Exercise instructions: Count how many lines below include the string "Μεντιλίμπαρ". Only that number should appear in the reply.

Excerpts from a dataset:
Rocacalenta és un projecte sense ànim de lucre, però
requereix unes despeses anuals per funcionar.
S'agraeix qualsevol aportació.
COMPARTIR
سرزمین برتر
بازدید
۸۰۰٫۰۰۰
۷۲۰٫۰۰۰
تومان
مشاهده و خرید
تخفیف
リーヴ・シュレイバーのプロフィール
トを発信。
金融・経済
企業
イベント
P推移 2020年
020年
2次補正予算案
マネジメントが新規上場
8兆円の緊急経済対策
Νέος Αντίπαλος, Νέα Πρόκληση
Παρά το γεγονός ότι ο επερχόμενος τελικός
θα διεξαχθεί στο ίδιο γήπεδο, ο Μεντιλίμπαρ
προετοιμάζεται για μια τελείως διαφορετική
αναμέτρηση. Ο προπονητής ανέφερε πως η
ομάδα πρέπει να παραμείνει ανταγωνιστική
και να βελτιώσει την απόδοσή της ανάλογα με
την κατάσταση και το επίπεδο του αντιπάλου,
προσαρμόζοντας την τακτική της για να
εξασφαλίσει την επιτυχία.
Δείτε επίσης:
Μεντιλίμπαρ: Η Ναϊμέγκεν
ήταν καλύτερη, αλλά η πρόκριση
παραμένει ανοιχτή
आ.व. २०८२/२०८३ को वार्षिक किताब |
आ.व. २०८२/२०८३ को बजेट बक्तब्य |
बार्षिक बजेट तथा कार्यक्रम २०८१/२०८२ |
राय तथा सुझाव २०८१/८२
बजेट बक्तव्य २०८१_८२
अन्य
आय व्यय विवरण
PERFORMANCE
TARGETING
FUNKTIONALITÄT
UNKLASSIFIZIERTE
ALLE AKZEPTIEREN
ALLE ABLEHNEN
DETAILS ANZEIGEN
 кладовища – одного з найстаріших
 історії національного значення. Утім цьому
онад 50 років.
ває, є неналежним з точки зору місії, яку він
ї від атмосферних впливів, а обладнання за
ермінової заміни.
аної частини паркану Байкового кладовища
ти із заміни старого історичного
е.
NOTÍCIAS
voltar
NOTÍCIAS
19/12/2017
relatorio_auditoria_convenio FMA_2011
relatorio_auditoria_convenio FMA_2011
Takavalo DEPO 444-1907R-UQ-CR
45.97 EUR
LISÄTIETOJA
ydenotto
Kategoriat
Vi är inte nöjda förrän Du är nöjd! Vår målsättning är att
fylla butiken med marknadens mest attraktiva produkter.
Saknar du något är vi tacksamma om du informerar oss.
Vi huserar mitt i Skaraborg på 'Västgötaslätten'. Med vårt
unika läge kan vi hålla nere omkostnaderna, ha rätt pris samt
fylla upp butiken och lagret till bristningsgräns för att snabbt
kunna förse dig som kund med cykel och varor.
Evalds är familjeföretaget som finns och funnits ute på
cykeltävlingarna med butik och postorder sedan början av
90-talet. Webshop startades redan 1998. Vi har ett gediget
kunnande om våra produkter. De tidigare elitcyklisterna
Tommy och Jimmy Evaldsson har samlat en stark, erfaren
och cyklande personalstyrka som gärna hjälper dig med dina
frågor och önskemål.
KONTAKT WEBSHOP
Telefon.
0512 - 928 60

Written reply: 2